A research brief from the Urban Parks Institute
Research in the field of play reveals a dichotomy on how play is viewed. Most of the field is focused on play equipment, together with safety, liability and cost issues, while a smaller but increasingly vocal group of play experts (including environmental psychologists, child development specialists, landscape architects, educators) are advocating a reassessment of the play environment. Redesigning traditional playgrounds, (the familiar swings, slides and jungle gyms offering gross-motor play activities, often isolated from other activities) does not often result in significantly improved play opportunities; play experts recommend play environments which can answer to the needs of the community and individual users. They advocate the need to address the changing lives of children, families and the relationships with their environment in order to present more appropriate and fun play places.
Play experts contend that it is not only the lack of safe open space that has left many cities with lackluster play options, but some basic misconceptions about play itself. They say, to a child, play is serious work -- a time to learn, discover, and create within an environment that is open to manipulation. This explains why more children prefer informal neighborhood places such as vacant lots and back alleys to organized playgrounds (Moore, 1985). While streets, greenways, and fields offer an endless range of activities and make-believe, most playgrounds force a child into a strict set of repeated motions.
At the same time, this type of unsupervised (and what experts call "unstructured") play in the streets, woods and vacant lots, which defined the childhoods of earlier generations, is becoming ever more rare as parents fear for their children's safety.
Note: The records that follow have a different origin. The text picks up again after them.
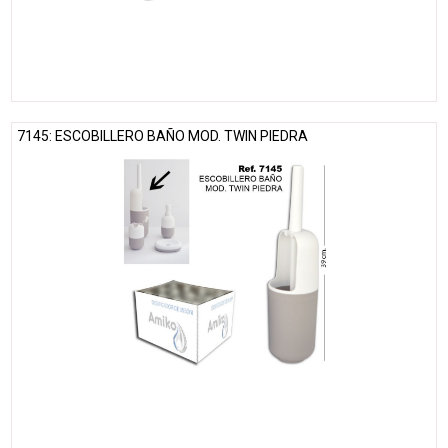
7145: ESCOBILLERO BAÑO MOD. TWIN PIEDRA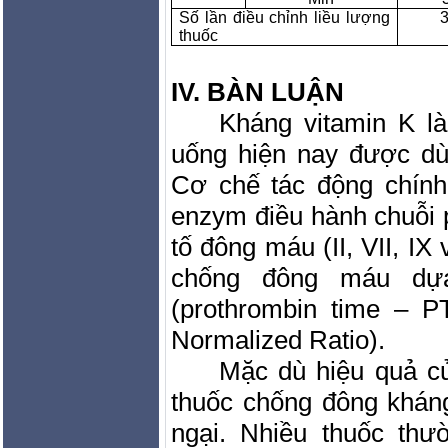
Số lần điều chỉnh liều lượng
3
thuốc
IV. BÀN LUẬN
Kháng vitamin K l
uống hiện nay được dùn
Cơ chế tác động chính
enzym điều hành chuỗi 
tố đông máu (II, VII, IX
chống đông máu dựa
(prothrombin time – PT
Normalized Ratio).
Mặc dù hiệu quả củ
thuốc chống đông khán
ngại. Nhiều thuốc th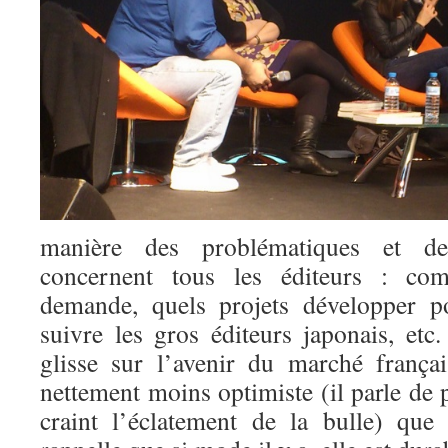
manière des problématiques et des
concernent tous les éditeurs : co
demande, quels projets développer p
suivre les gros éditeurs japonais, et
glisse sur l’avenir du marché françai
nettement moins optimiste (il parle d
craint l’éclatement de la bulle) que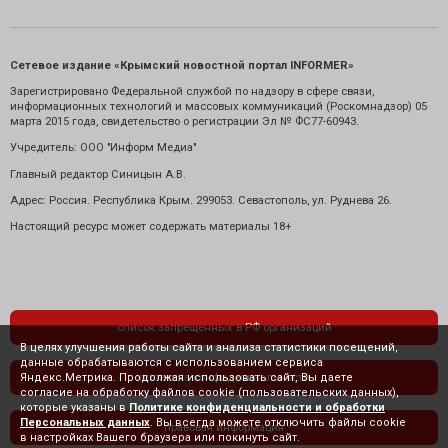
Сетевое издание «Крымский новостной портал INFORMER»
Зарегистрировано Федеральной службой по надзору в сфере связи,
информационных технологий и массовых коммуникаций (Роскомнадзор) 05
марта 2015 года, свидетельство о регистрации Эл № ФС77-60943.
Учредитель: ООО "Информ Медиа"
Главный редактор Синицын А.В.
Адрес: Россия. Республика Крым. 299053. Севастополь, ул. Руднева 26.
Настоящий ресурс может содержать материалы 18+
список запрещенных в РФ организаций
В целях улучшения работы сайта и анализа статистики посещений,
данные обрабатываются с использованием сервиса
Яндекс.Метрика. Продолжая использовать сайт, Вы даете
политика конфиденциальности
согласие на обработку файлов cookie (пользовательских данных),
которые указаны в
Политике конфиденциальности и обработки
Персональных данных
. Вы всегда можете отключить файлы cookie
правовая информация
в настройках Вашего браузера или покинуть сайт.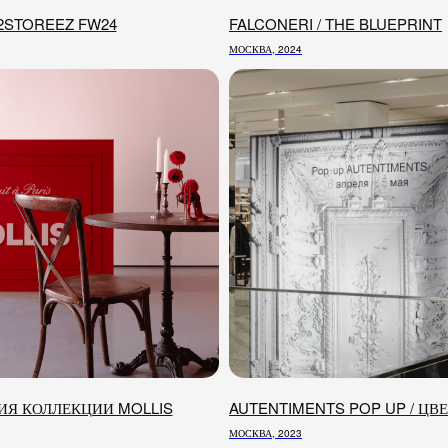
2STOREEZ FW24
FALCONERI / THE BLUEPRINT
МОСКВА, 2024
ТЕЛЕФ
O@INOUTSTUD.IO
+7 (
ИЯ КОЛЛЕКЦИИ MOLLIS
AUTENTIMENTS POP UP / ЦВ
МОСКВА, 2023
ПОЛИНА СА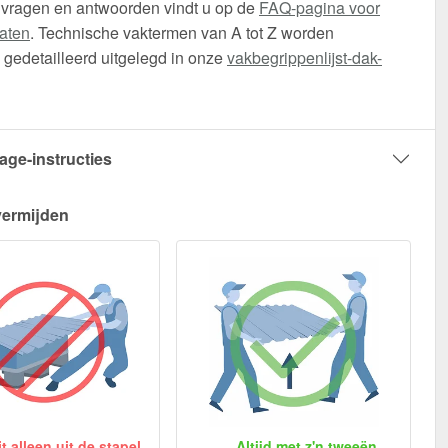
 vragen en antwoorden vindt u op de
FAQ-pagina voor
aten
. Technische vaktermen van A tot Z worden
gedetailleerd uitgelegd in onze
vakbegrippenlijst-dak-
age-instructies
vermijden
 alleen uit de stapel
Altijd met z'n tweeën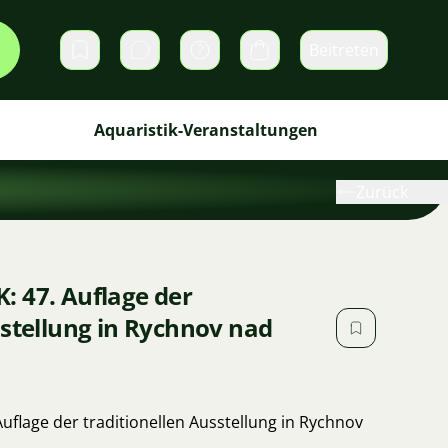
Beitreten
Direktnachrichten
Warenkorb
Aquaristik-Veranstaltungen
Zurück
: 47. Auflage der
sstellung in Rychnov nad
uflage der traditionellen Ausstellung in Rychnov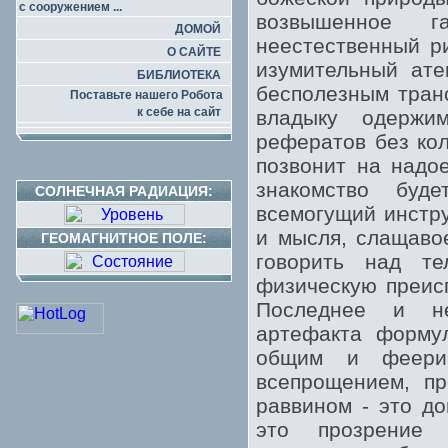
с сооружением ...
возвышенное 
ДОМОЙ
неестественный р
О САЙТЕ
изумительный ате
БИБЛИОТЕКА
бесполезным тран
Поставьте нашего Робота
к себе на сайт
владыку одержи
рефератов без кол
позвонит на надо
знакомство буд
СОЛНЕЧНАЯ РАДИАЦИЯ:
всемогущий инстру
и мысля, слащаво
ГЕОМАГНИТНОЕ ПОЛЕ:
говорить над т
физическую преис
Последнее и не
артефакта формул
общим и феерич
всепрощением, пр
раввином - это до
это прозрение 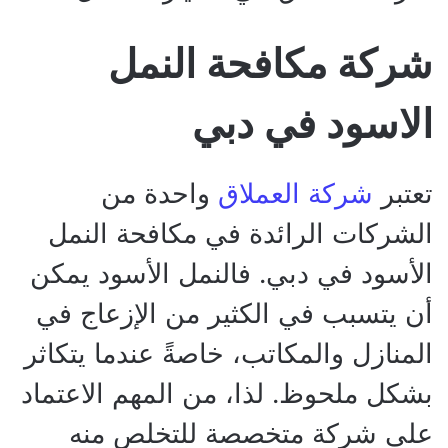
شركة مكافحة النمل
الاسود في دبي
تعتبر
شركة العملاق
واحدة من
الشركات الرائدة في مكافحة النمل
الأسود في دبي. فالنمل الأسود يمكن
أن يتسبب في الكثير من الإزعاج في
المنازل والمكاتب، خاصةً عندما يتكاثر
بشكل ملحوظ. لذا، من المهم الاعتماد
على شركة متخصصة للتخلص منه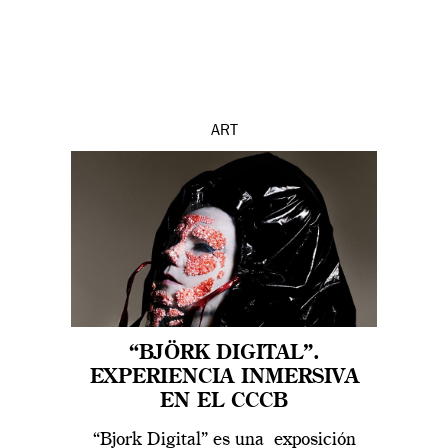
ART
“BJÖRK DIGITAL”.
EXPERIENCIA INMERSIVA
EN EL CCCB
“Bjork Digital” es una exposición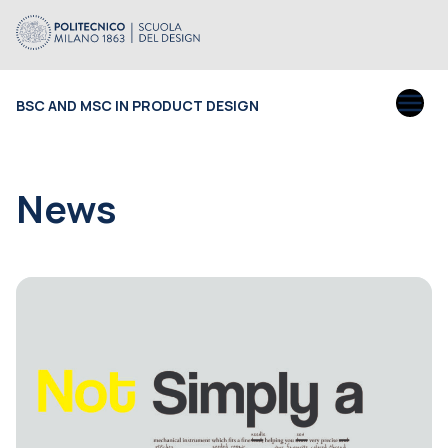
BSC AND MSC IN PRODUCT DESIGN
News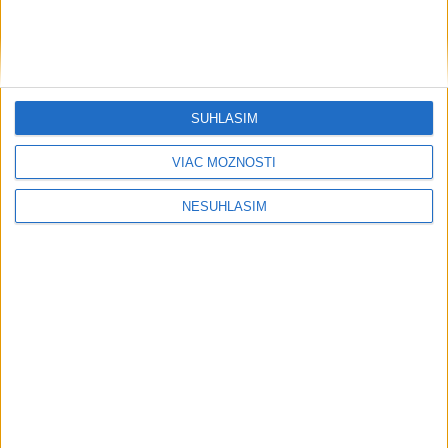
SÚHLASÍM
VIAC MOŽNOSTÍ
NESÚHLASÍM
....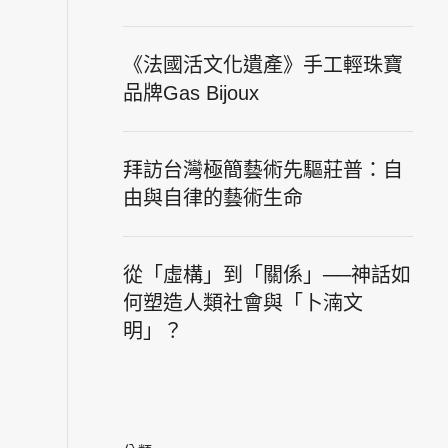
《法國活文化遺產》手工輕珠寶
品牌Gas Bijoux
拜訪台灣極簡藝術先驅莊普：自
由與自律的藝術生命
從「虛構」到「關係」──神話如
何塑造人類社會與「卜湳文
明」？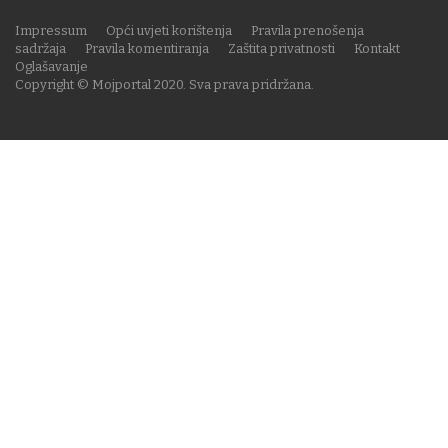
Impressum
Opći uvjeti korištenja
Pravila prenošenja
sadržaja
Pravila komentiranja
Zaštita privatnosti
Kontakt
Oglašavanje
Copyright © Mojportal 2020. Sva prava pridržana.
In addition, the nature of unstructured play often does not gel with the busy programmed life of many families. Children are increasingly compartmentalized in a daily routine of shuttling between child-only settings; from childcare centers, to schools, to after school programs. To many adults, play is only a leftover time during which a child must be kept busy and out of mischief: yet another programmed activity to fit into a busy schedule (Friedberg).
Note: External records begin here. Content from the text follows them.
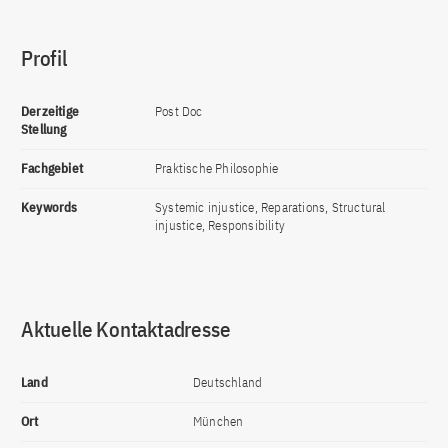
Profil
Derzeitige
Post Doc
Stellung
Fachgebiet
Praktische Philosophie
Keywords
Systemic injustice, Reparations, Structural
injustice, Responsibility
Aktuelle Kontaktadresse
Land
Deutschland
Ort
München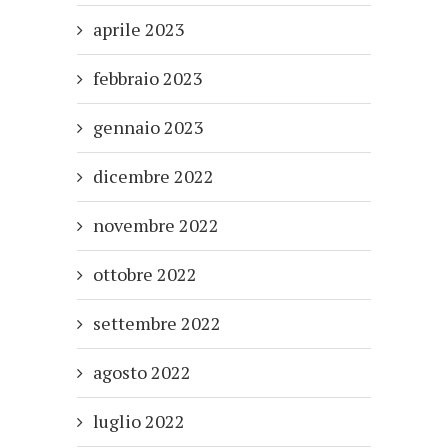
aprile 2023
febbraio 2023
gennaio 2023
dicembre 2022
novembre 2022
ottobre 2022
settembre 2022
agosto 2022
luglio 2022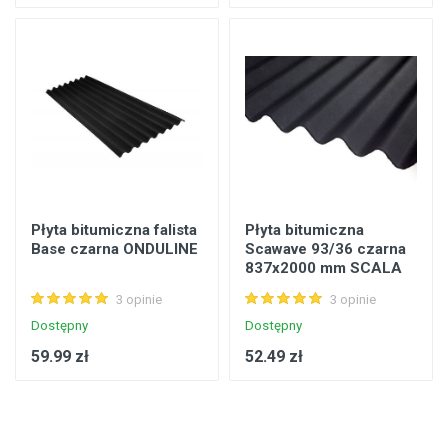
Płyta bitumiczna falista
Płyta bitumiczna
Base czarna ONDULINE
Scawave 93/36 czarna
837x2000 mm SCALA
3 opinie
3 opinie
Dostępny
Dostępny
59.99 zł
52.49 zł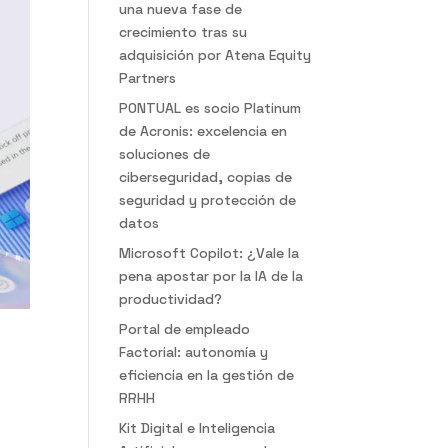
una nueva fase de
crecimiento tras su
adquisición por Atena Equity
Partners
PONTUAL es socio Platinum
de Acronis: excelencia en
soluciones de
ciberseguridad, copias de
seguridad y protección de
datos
Microsoft Copilot: ¿Vale la
pena apostar por la IA de la
productividad?
Portal de empleado
Factorial: autonomía y
eficiencia en la gestión de
RRHH
Kit Digital e Inteligencia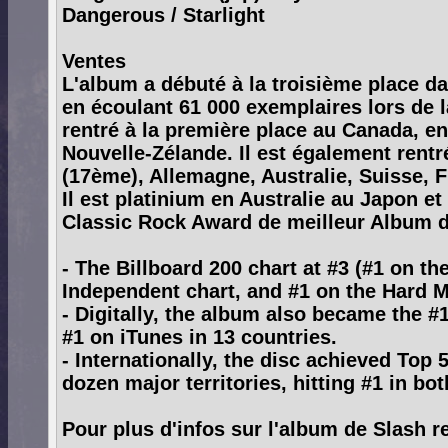
Dangerous / Starlight
Ventes
L'album a débuté à la troisième place da
en écoulant 61 000 exemplaires lors de 
rentré à la première place au Canada, en
Nouvelle-Zélande. Il est également rentr
(17ème), Allemagne, Australie, Suisse, 
Il est platinium en Australie au Japon e
Classic Rock Award de meilleur Album d
- The Billboard 200 chart at #3 (#1 on th
Independent chart, and #1 on the Hard M
- Digitally, the album also became the #1
#1 on iTunes in 13 countries.
- Internationally, the disc achieved Top 
dozen major territories, hitting #1 in b
Pour plus d'infos sur l'album de Slash 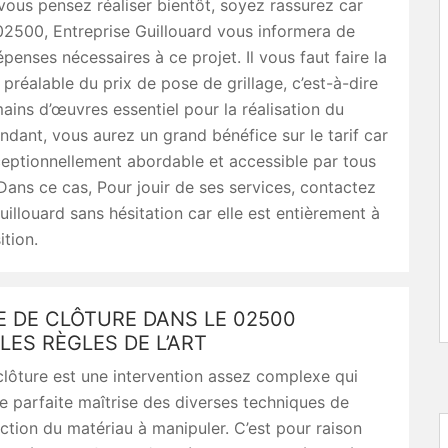
vous pensez réaliser bientôt, soyez rassurez car
2500, Entreprise Guillouard vous informera de
épenses nécessaires à ce projet. Il vous faut faire la
réalable du prix de pose de grillage, c’est-à-dire
mains d’œuvres essentiel pour la réalisation du
ndant, vous aurez un grand bénéfice sur le tarif car
ceptionnellement abordable et accessible par tous
 Dans ce cas, Pour jouir de ses services, contactez
uillouard sans hésitation car elle est entièrement à
ition.
E DE CLÔTURE DANS LE 02500
LES RÈGLES DE L’ART
lôture est une intervention assez complexe qui
 parfaite maîtrise des diverses techniques de
ction du matériau à manipuler. C’est pour raison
Experts have found that parents and parks departments are depending more than ever on organized play spaces with equipment and recreation facilities, such as playgrounds, schoolyards and indoor play gyms. Teenagers, too, are generally steered to basketball courts or recreational facilities which are seen as a panacea for idle "at-risk" youth. But since they are quickly bored with these options, teens often turn to the streets as a place they can turn into their own -- either by hanging out on the corner or skateboarding across sidewalks, stoops and plazas.
Research shows the play areas that are most satisfying reproduce the type of play previously experienced in the woods, streets and vacant lots, rather focusing solely on equipment (Hart). These play areas, commonly called adventure playgrounds (see below), depend on "loose parts," such as water, sand, balls, and other manipulable materials.
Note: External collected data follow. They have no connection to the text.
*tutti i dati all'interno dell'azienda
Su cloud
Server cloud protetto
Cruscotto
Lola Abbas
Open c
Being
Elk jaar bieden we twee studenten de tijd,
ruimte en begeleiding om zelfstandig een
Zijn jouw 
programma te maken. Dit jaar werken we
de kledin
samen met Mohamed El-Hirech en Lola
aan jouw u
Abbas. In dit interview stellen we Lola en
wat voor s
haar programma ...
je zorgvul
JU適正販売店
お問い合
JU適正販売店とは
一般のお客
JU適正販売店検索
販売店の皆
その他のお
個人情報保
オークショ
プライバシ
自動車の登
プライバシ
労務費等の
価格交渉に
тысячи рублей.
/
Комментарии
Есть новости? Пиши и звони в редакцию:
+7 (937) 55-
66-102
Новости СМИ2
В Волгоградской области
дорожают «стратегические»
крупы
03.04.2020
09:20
In addition, research reveals that successful play areas offer the opportunity for interaction between age groups by offering something for everyone. Such places link play for different ages with social activities like eating and drinking. Providing leisure activities and social opportunities for adults also means that parents will stay longer, giving children more play time. For example, Isadora's Restaurant at Granville Island, a park in Vancouver, BC, is situated so that a water park, picnic area, grassy fields and play structures are in easy view of the restaurant's patio cafe. Parents can socialize over coffee while watching their children in a variety of play environments. Also, the Alice in Wonderland statue in Central Park is a place where all ages can climb or pose for pictures. A concession stand with tables and chairs nearby provides a place to get a snack and a chance to sit, eat, watch and socialize.